The floods have brought more pressing concerns. For now, he is living close to his partially washed-away village. “When we left our homes, we went to the nearby higher grounds where we spent the night in the open,” he says. The next morning, staff from UNHCR, the UN Refugee Agency, arrived and provided a tent.
“We are thankful for the tents and shelter, and a mosquito net, but there are lots of other problems that we are facing here,” Bahadur says. “We are sleeping on the ground. We don’t have clean drinking water or medical facilities, we can’t get food on a daily basis, and we struggle to feed our families. We need food for living,” he stresses. “We even need food for our cattle.”
The impacts of climate change do not discriminate between citizens and refugees. Across Pakistan there are countless stories of people whose lives have been upended by the catastrophic flooding of recent weeks.
Only a few hundred metres from Bahadur’s refugee village, local Pakistani communities have also been devastated. Saleem Khan, a 25-year-old farmer, is among them.
The flood waters came in the dead of night, rushing through his home at 3am. “We were so scared. We never saw such a scary night. We were wondering how we would cross these waters, but my father calmed us down. ‘Don’t get frightened,’ he said. Then we started moving to the higher ground. We left everything behind. Our rooms were totally damaged,” recalls Saleem.
The UNHCR team provided the displaced citizens with shelter too. “But we need solar lights and fans,” says Saleem. “We don’t have a bed and I’m worried because there are snakes. And we don’t have food so we can’t eat.”
Saleem says the sugar cane and corn crops that are his only source of income have been destroyed by the floods, robbing him of the 600,000 to 700,000 rupees (US$3,000) he would earn in a year, even as new costs mount. “Now that our house is damaged, we have to rebuild. It would be difficult to live for a long period in this tent,” he says.
Both Saleem and Bahadur — citizen and refugee — now live in the same location and share the same hardships.
The Government of Pakistan has initiated a response and appealed for international support as the floods continue to devastate many parts of the country. According to government figures, over 287,000 houses have been destroyed, and a further 662,000 homes damaged, while 735,000 livestock have perished and 2 million acres of crops are inundated. There has also been significant damage to communications infrastructure.

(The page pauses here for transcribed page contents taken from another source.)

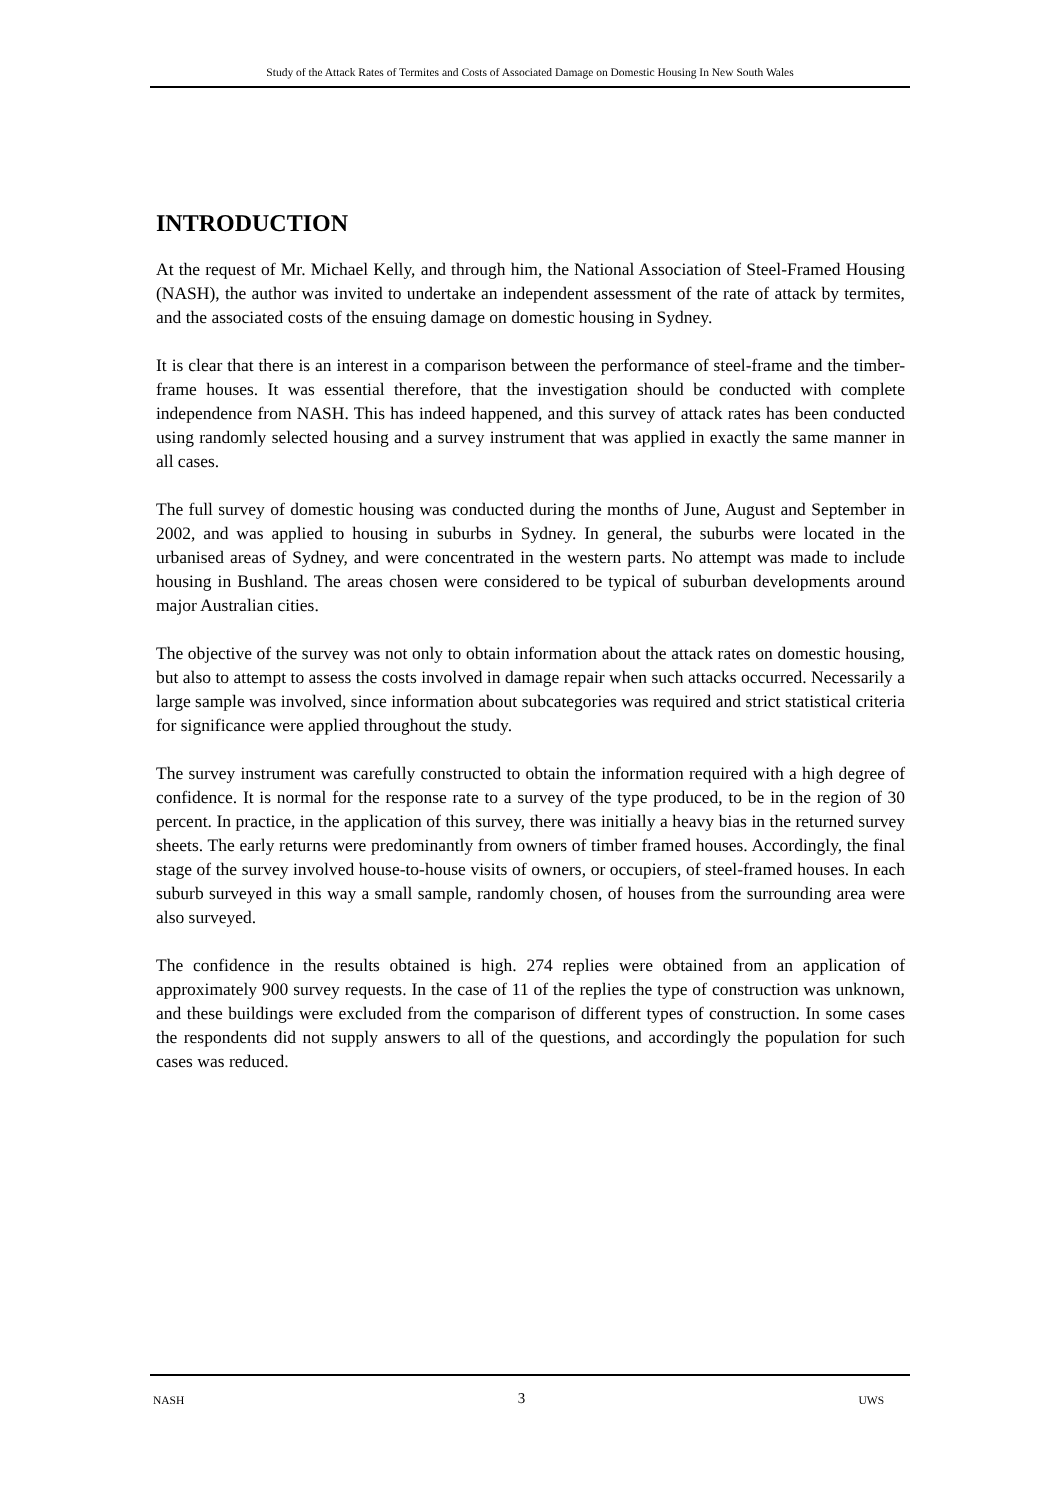Study of the Attack Rates of Termites and Costs of Associated Damage on Domestic Housing In New South Wales
INTRODUCTION
At the request of Mr. Michael Kelly, and through him, the National Association of Steel-Framed Housing (NASH), the author was invited to undertake an independent assessment of the rate of attack by termites, and the associated costs of the ensuing damage on domestic housing in Sydney.
It is clear that there is an interest in a comparison between the performance of steel-frame and the timber-frame houses. It was essential therefore, that the investigation should be conducted with complete independence from NASH. This has indeed happened, and this survey of attack rates has been conducted using randomly selected housing and a survey instrument that was applied in exactly the same manner in all cases.
The full survey of domestic housing was conducted during the months of June, August and September in 2002, and was applied to housing in suburbs in Sydney. In general, the suburbs were located in the urbanised areas of Sydney, and were concentrated in the western parts. No attempt was made to include housing in Bushland. The areas chosen were considered to be typical of suburban developments around major Australian cities.
The objective of the survey was not only to obtain information about the attack rates on domestic housing, but also to attempt to assess the costs involved in damage repair when such attacks occurred. Necessarily a large sample was involved, since information about subcategories was required and strict statistical criteria for significance were applied throughout the study.
The survey instrument was carefully constructed to obtain the information required with a high degree of confidence. It is normal for the response rate to a survey of the type produced, to be in the region of 30 percent. In practice, in the application of this survey, there was initially a heavy bias in the returned survey sheets. The early returns were predominantly from owners of timber framed houses. Accordingly, the final stage of the survey involved house-to-house visits of owners, or occupiers, of steel-framed houses. In each suburb surveyed in this way a small sample, randomly chosen, of houses from the surrounding area were also surveyed.
The confidence in the results obtained is high. 274 replies were obtained from an application of approximately 900 survey requests. In the case of 11 of the replies the type of construction was unknown, and these buildings were excluded from the comparison of different types of construction. In some cases the respondents did not supply answers to all of the questions, and accordingly the population for such cases was reduced.
NASH 3 UWS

UNHCR has already provided 10,000 tents and thousands of other relief items such as plastic tarpaulins, sanitary products, cooking stoves, blankets, solar lamps, and sleeping mats. Thousands of sacks have also been distributed to help households build sandbag defences around their homes. The assistance is being given to host communities as well as refugee villages.

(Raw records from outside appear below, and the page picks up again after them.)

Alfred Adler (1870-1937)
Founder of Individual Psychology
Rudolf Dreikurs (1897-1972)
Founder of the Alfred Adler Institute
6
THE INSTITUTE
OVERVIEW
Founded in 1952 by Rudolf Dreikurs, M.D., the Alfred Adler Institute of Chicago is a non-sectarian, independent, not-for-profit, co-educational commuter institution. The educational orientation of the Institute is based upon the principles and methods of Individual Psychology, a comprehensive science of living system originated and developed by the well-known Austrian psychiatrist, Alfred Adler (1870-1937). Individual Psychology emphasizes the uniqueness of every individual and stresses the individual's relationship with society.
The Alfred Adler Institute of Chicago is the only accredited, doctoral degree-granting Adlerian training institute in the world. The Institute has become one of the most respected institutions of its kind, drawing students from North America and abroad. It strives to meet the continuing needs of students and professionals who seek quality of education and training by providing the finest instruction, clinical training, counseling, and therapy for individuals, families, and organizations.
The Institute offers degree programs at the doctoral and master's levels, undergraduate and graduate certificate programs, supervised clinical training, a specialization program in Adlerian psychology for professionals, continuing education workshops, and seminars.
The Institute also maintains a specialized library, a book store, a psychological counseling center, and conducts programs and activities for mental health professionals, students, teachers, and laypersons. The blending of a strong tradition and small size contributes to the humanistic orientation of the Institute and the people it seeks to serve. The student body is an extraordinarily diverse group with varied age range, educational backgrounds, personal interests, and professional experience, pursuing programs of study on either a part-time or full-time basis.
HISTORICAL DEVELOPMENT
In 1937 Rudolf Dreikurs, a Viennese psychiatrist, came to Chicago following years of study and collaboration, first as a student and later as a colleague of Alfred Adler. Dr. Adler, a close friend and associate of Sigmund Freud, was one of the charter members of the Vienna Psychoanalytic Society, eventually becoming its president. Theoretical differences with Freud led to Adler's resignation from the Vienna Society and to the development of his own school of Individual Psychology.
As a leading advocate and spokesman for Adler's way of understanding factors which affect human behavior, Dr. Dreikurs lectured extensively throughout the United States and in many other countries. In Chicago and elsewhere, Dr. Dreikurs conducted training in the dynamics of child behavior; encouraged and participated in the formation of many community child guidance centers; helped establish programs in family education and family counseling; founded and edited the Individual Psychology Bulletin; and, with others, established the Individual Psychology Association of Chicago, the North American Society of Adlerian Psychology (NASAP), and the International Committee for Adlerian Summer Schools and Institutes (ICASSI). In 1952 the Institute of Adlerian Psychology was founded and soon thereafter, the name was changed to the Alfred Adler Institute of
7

Much more is needed. As part of a coordinated response alongside Pakistan’s National Disaster Management Committee (NDMA) and other aid agencies, UNHCR has been delivering emergency relief items in the worst hit western areas of Balochistan and Khyber Paktunkhwa provinces since July, drawing from its existing stockpiles for Afghan refugees and host communities. Support is also being extended to Sindh province as the scale of needs there mount.
“What’s urgently needed is quick humanitarian funding,” says Gayrat Ahmadshoev, UNHCR’s Head of Sub-Office in Peshawar in Khyber Pakhtunkhwa. “Pakistani communities and the refugees hosted in Pakistan say these are the worst floods they’ve seen in living memory.”
A UN funding appeal issued in support of the government-led response is seeking US$160 million to help more than 5 million people in the worst-affected areas to cover the costs of essentials such as food, education, shelter, reuniting families and protecting separated children.